Pemeriksaan sitologi sputum (terutama pada karsinoma bronkhus yang agak besar) sebenarnya memungkinkan penemuan lebih dini dibanding pemeriksaan rontgenologik, dengan kemungkinan sekaligus prognosa yang lebih baik.

Tetapi dengan cara ini tumor sukar dilokalisasi, dan di samping tidak semua penderita memproduksi sputum, sementara ini karena berbagai soal teknik belum mungkin dilakukan screening sitologik secara besar-besaran. Sebelum menjalankan suatu terapi kuratif, harus dipertimbangkan dulu, apakah penderita secara fisik dan mental tahan menjalaninya dan apakah sesudah itu dapat diharapkan suatu kehidupan yang wajar.

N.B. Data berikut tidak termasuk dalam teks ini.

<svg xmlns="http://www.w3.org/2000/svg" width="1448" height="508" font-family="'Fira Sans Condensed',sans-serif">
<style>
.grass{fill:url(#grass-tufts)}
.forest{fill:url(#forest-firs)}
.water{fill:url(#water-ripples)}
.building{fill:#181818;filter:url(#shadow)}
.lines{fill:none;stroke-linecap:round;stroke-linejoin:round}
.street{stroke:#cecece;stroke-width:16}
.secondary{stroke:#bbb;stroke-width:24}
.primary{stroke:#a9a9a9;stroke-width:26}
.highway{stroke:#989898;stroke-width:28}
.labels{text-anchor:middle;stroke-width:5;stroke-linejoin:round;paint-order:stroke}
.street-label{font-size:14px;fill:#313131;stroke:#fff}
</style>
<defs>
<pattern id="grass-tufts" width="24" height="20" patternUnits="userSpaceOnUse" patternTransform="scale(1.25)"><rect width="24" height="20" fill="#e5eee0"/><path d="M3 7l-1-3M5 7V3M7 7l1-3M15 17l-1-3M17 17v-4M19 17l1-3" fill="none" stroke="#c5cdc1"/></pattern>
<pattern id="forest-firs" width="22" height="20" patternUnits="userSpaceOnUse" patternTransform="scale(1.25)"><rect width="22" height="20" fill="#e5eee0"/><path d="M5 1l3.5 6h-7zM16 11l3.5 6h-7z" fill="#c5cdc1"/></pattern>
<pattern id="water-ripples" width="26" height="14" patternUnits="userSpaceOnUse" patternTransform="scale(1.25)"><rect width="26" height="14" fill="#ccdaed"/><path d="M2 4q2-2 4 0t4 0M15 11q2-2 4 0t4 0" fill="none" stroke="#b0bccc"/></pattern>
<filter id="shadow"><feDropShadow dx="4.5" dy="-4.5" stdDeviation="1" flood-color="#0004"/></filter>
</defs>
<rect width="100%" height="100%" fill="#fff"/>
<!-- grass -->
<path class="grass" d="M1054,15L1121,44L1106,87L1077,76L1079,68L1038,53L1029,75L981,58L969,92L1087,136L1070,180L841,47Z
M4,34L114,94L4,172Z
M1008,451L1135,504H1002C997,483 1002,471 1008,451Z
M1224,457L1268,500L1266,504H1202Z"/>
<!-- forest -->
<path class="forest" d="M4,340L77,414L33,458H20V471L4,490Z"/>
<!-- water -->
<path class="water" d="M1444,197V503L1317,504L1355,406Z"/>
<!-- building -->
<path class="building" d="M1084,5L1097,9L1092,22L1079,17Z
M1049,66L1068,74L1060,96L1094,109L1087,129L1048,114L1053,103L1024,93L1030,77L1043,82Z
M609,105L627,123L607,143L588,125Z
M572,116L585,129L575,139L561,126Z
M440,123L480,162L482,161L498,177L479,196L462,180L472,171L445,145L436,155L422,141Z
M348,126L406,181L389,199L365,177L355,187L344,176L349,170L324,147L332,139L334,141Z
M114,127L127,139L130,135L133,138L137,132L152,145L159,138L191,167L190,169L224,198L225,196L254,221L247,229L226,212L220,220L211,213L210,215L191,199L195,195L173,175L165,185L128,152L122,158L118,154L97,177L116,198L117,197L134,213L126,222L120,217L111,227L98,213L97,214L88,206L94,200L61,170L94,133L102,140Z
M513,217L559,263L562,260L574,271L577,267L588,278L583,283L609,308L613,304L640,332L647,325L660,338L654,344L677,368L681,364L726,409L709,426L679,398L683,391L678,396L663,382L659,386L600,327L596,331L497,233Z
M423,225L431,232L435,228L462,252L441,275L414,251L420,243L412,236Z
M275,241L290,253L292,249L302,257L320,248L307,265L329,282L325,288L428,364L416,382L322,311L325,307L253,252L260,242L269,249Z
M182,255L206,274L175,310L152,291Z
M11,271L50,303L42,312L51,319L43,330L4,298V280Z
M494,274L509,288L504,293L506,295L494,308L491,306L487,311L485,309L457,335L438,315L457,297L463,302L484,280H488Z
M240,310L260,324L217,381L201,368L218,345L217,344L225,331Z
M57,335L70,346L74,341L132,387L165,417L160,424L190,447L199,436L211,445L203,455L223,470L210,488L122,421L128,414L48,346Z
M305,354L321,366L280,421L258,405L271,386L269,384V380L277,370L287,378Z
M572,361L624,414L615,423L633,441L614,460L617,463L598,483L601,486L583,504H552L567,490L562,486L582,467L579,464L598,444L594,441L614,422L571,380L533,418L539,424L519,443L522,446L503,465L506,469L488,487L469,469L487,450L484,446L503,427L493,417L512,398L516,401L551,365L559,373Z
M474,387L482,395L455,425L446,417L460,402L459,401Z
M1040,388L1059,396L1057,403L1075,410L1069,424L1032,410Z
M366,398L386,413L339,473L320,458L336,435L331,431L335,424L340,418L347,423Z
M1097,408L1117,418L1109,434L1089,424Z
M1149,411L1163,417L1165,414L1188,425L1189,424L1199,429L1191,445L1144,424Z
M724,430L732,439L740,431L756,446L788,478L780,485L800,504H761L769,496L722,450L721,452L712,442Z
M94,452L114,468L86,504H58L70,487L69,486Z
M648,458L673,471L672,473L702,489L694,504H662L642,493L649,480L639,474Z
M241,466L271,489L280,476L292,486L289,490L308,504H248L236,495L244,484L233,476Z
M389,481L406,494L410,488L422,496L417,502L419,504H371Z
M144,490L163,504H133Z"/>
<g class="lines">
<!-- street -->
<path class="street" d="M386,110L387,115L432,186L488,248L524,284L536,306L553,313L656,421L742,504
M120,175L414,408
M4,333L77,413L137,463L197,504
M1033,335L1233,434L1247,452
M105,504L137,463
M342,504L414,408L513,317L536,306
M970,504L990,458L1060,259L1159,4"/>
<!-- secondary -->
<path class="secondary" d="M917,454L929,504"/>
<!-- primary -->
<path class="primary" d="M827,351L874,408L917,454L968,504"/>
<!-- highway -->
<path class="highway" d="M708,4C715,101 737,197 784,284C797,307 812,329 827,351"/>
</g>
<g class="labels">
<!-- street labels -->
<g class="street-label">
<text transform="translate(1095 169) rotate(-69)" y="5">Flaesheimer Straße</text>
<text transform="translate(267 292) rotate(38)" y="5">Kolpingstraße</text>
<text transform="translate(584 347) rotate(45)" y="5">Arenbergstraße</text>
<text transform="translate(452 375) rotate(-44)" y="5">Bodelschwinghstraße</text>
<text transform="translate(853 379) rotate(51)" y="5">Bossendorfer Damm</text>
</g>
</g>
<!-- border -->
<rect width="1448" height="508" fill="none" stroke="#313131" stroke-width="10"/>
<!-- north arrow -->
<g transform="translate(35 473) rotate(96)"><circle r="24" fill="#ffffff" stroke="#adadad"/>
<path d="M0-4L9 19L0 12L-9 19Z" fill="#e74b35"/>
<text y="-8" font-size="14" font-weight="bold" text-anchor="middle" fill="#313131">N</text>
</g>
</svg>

Meskipun pada penderita-penderita di atas 70 tahun resiko operasi menjadi lebih berat (Bangma, 1976) umur sendiri tidak merupakan kontraindikasi reseksi (Stadlander-de Jong, 1971). Dapat ditunjukkan, bahwa banyak penderita sesudah operasi mampu kembali menjalankan kegiatan fisik yang berat. Tetapi penderita yang telah sembuh ini masih merupakan golongan ''high risk'' untuk mendapatkan tumor paru primer yang kedua. Karena itu tetap memerlukan kontrol yang teratur.